December 13, 2025pubmed logopapers

Authors

Bonanno MC,Ducou le Pointe H,Gaume M,Durteste M,Benhabiles M,Cohen A,Le Floch K,Vuong T,Xia WF,Vialle R,Nguyen T

Affiliations (4)

  • Department of Pediatric Radiology, Hôpital Armand-Trousseau, 26 Avenue du Dr Arnold Netter, 75012, Paris, France. [email protected].
  • Department of Pediatric Radiology, Hôpital Armand-Trousseau, 26 Avenue du Dr Arnold Netter, 75012, Paris, France.
  • Department of Pediatric Orthopedic and Reconstructive Surgery, Hôpital Armand-Trousseau, Paris, France.
  • Gleamer, Paris, France.

Abstract

Accurate Cobb angle measurement is essential in adolescent idiopathic scoliosis (AIS), but evidence on artificial intelligence (AI) performance in pediatric patients, especially with severe curves, is limited.
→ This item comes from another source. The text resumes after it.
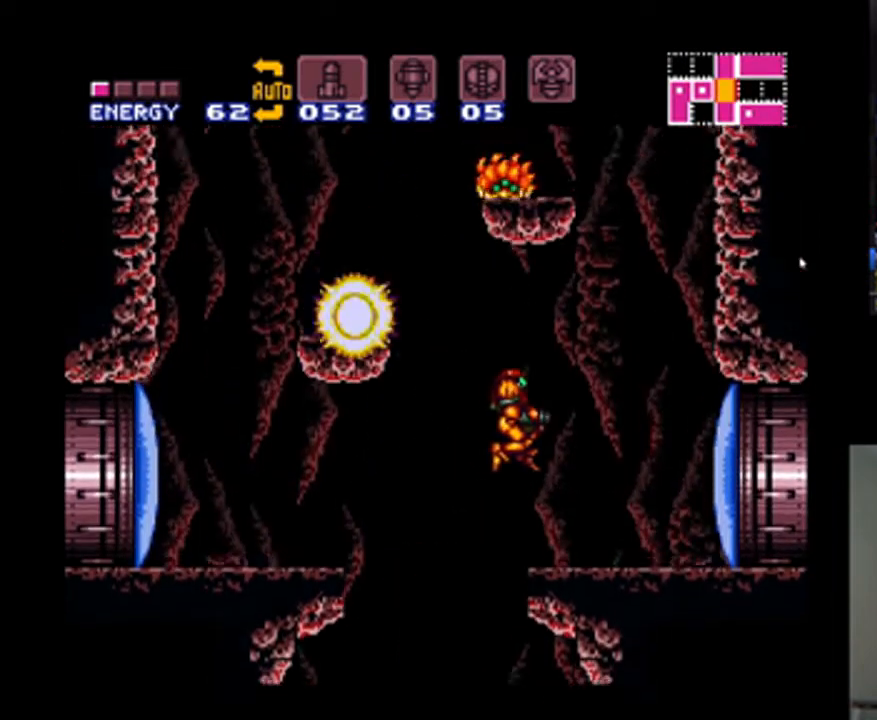
{"dt_ms": 500, "buttons": ["A", "B", "DPAD_RIGHT"], "events": [[200, "A", "down"], [433, "B", "down"]]}
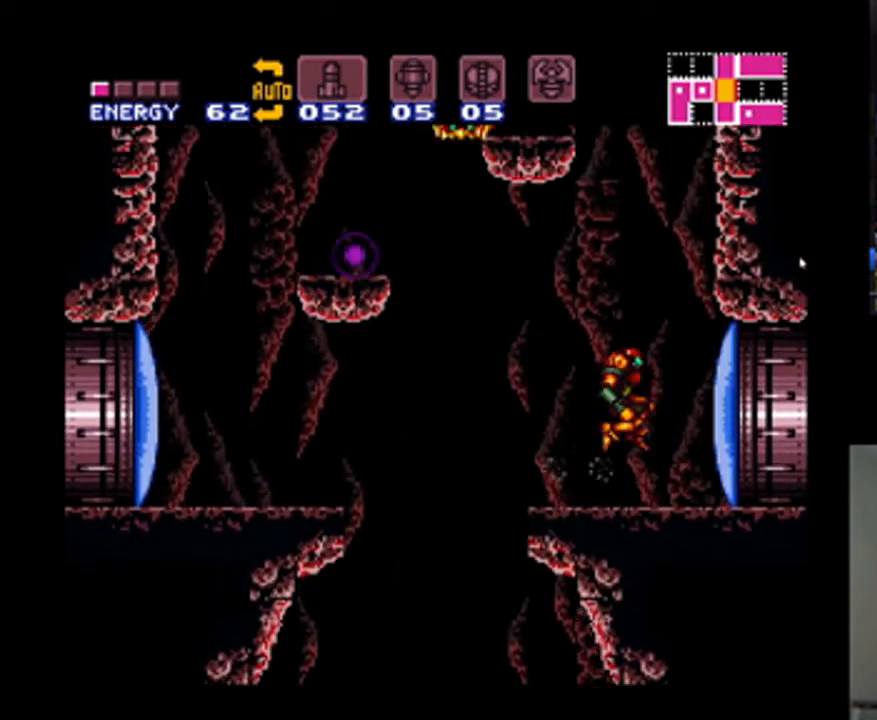
{"dt_ms": 500, "buttons": ["A", "B", "DPAD_RIGHT"], "events": [[133, "DPAD_RIGHT", "up"], [267, "A", "up"], [267, "B", "up"], [333, "DPAD_LEFT", "down"], [400, "B", "down"], [433, "A", "down"], [433, "DPAD_LEFT", "up"], [467, "DPAD_RIGHT", "down"]]}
This study evaluated the accuracy of a commercially available deep learning software in measuring Cobb angles in surgical cases of AIS and compared its performance with that of radiology residents. A total of 151 preoperative anteroposterior whole spine X-rays were analyzed. The ground truth was established by consensus between a pediatric radiologist and a pediatric orthopedic surgeon. The mean absolute error (MAE) of the AI and six radiology residents was calculated. Wilcoxon signed-rank test and intraclass correlation coefficients (ICC) were computed. The dataset included 151 angles categorized as moderate (13; 20-39°), severe (74; 40-59°), and extreme (64; ≥60°). Overall, the AI's MAE was 4.57° [95%CI 3.85°, 5.29°], significantly higher than that of the residents' (P=0.0017). Scoliosis severity significantly affected MAE in both groups. For extreme scoliosis, the MAE of the AI (6.53° [95%CI 5.06°, 7.86°]) was significantly higher than that of the residents (3.61° [95%CI, 3.17°, 3.97°]) (P<0.001). No significant difference in MAE was observed between patients with moderate and severe scoliosis (P=0.86). The agreement between the ICC between the AI and the ground truth was 0.89 [95%CI 0.69, 0.95]. The Cobb angle measurements obtained with this software agree with those of experts for moderate and severe scoliosis with a clinically acceptable average error, without significant difference compared to radiology residents. AI accuracy significantly decreases in patients with extreme scoliosis, highlighting the need for radiologist oversight.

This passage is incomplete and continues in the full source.